▶ [Task to complete] Copy each of the following entries line for line, omitting the pictures.
-- START OF Data lines --
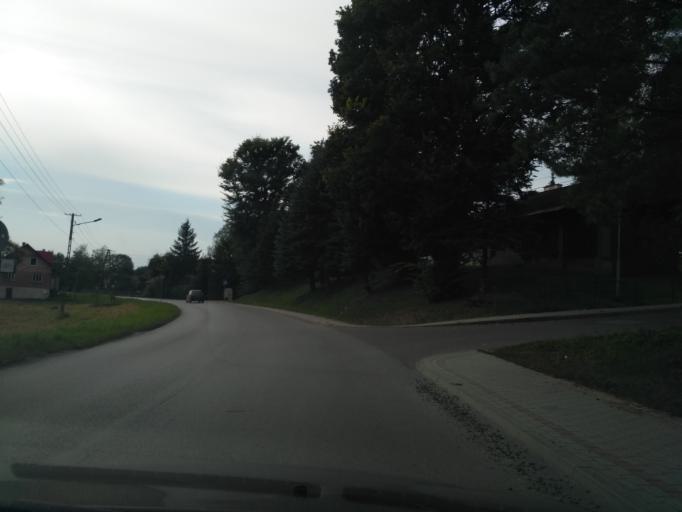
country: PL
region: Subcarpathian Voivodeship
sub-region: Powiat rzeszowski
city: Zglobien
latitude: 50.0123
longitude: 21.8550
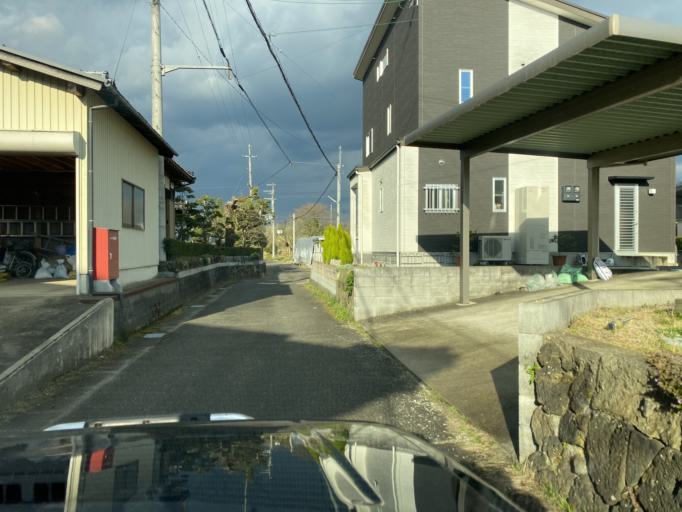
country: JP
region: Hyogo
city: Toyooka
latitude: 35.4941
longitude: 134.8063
-- END OF Data lines --
▶ [Answer for the task]
country: PL
region: Subcarpathian Voivodeship
sub-region: Powiat rzeszowski
city: Zglobien
latitude: 50.0123
longitude: 21.8550
country: JP
region: Hyogo
city: Toyooka
latitude: 35.4941
longitude: 134.8063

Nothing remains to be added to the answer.